According to the latest AV-Test tests, Microsoft’s free protection integrated as standard in Windows is still on a par with the best antiviruses on the market, even paying ones. What to wonder about their necessity…
The question is recurring, not to say eternal: what is the best antivirus for Windows? If the complex debate regularly agitates experts by fueling controversy, many agree that popular security suites signed by specialized publishers – Avast, AVG, Avira, Bitdefender, Kaspersky, McAfee or Norton, for example – sufficient for the needs of individuals – the case of companies being very different. Of course, paid software – by subscription – offers better guarantees than free, due to greater responsiveness to new threats, in particular ramsonware which has been wreaking havoc for several years.
Faced with the tenors of security, Microsoft has long had a bad reputation with its solution for Windows. Formerly called Windows Defender, its free protection indeed obtained significantly worse results than those of software from specialists. So much so that the use of another security tool was essential in practice to ensure security worthy of the name on a PC. But it hasn’t been the same for a few years now. Enriched and renamed Windows Security, Microsoft’s protection – still free and integrated as standard in Windows 10 and 11 – is now even one of the best solutions on the market.
Windows security: the best PC protection?

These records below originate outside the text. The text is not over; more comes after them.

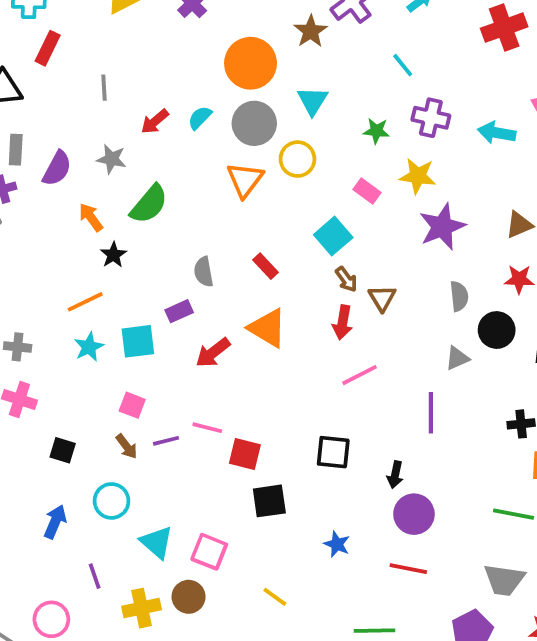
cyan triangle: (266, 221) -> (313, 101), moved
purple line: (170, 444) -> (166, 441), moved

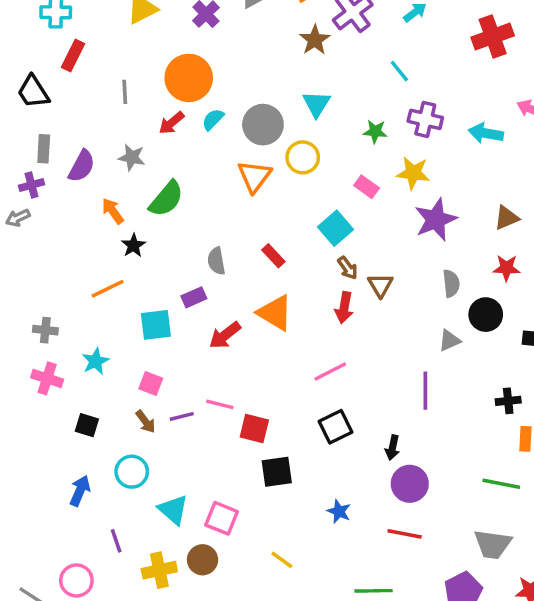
orange circle: (251, 63) -> (189, 78), moved
cyan star: (89, 347) -> (95, 361), moved
pink line: (359, 375) -> (330, 372), moved
black square: (333, 452) -> (335, 427), turned -32

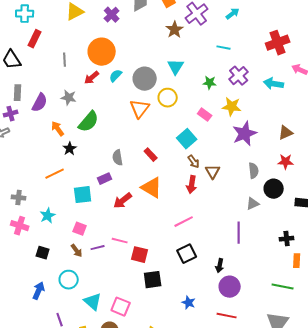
red cross: (493, 37) -> (278, 43), moved
cyan line: (399, 71) -> (224, 48), turned -40
purple cross: (425, 119) -> (239, 76), turned 36

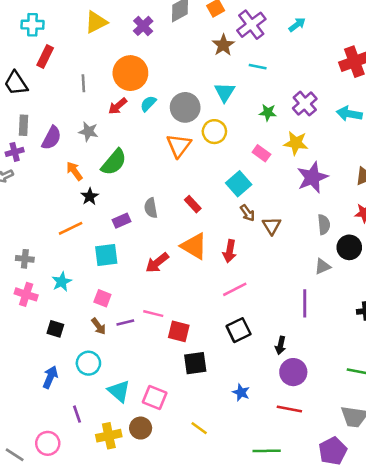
cyan line: (224, 48) -> (258, 67), moved
purple rectangle: (105, 179) -> (122, 221), moved
red arrow: (192, 185) -> (230, 251), moved

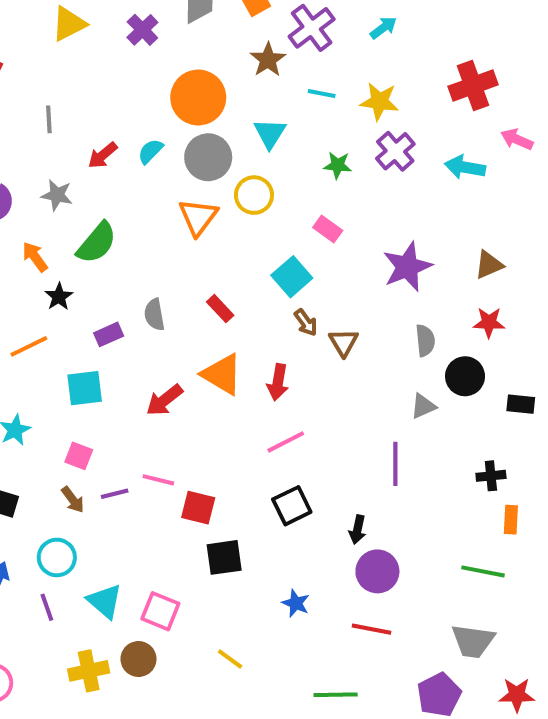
orange circle: (130, 73) -> (198, 98), moved
yellow star: (296, 143) -> (379, 101), moved
purple line: (77, 414) -> (47, 607), moved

It is AV-Test who noticed it in 2018. And who has confirmed it since. In its long-term tests (see details and methodology on the institute’s website), the very serious independent German institute has regularly awarded the coveted Top Product mention to the Microsoft solution, which is on a par with reference software, including paid ones! In its last tests carried out in December 2021 on PCs with Windows 10, Windows Security even scores top marks in each section, such as tools from Avira, Bitdefender, Kaspersky or McAfee. The free solution even does better than Avast, AVG and Norton. What shake certain convictions and stimulate competition. A legitimate question then arises: why install another tool when Microsoft’s security guard suffices?
If it is not easy to decide – the experts will argue that the solutions of specialized companies are more efficient and more reactive, because they exploit advanced technologies based on powerful online tools -, it is clear that Microsoft has made enormous progress in terms of security in recent years, as the tests of the German institute prove, in particular with the implementation of a sandbox (sandbox), a confined environment allowing the analysis of elements at risk without jeopardizing the rest of the system, as the security engineers of the Redmond firm explained at the time on their blog. And if the best protection for a computer is still between the seat and the screen, it is reasonable to think that Windows Security is more than enough for most “ordinary” users on a day-to-day basis.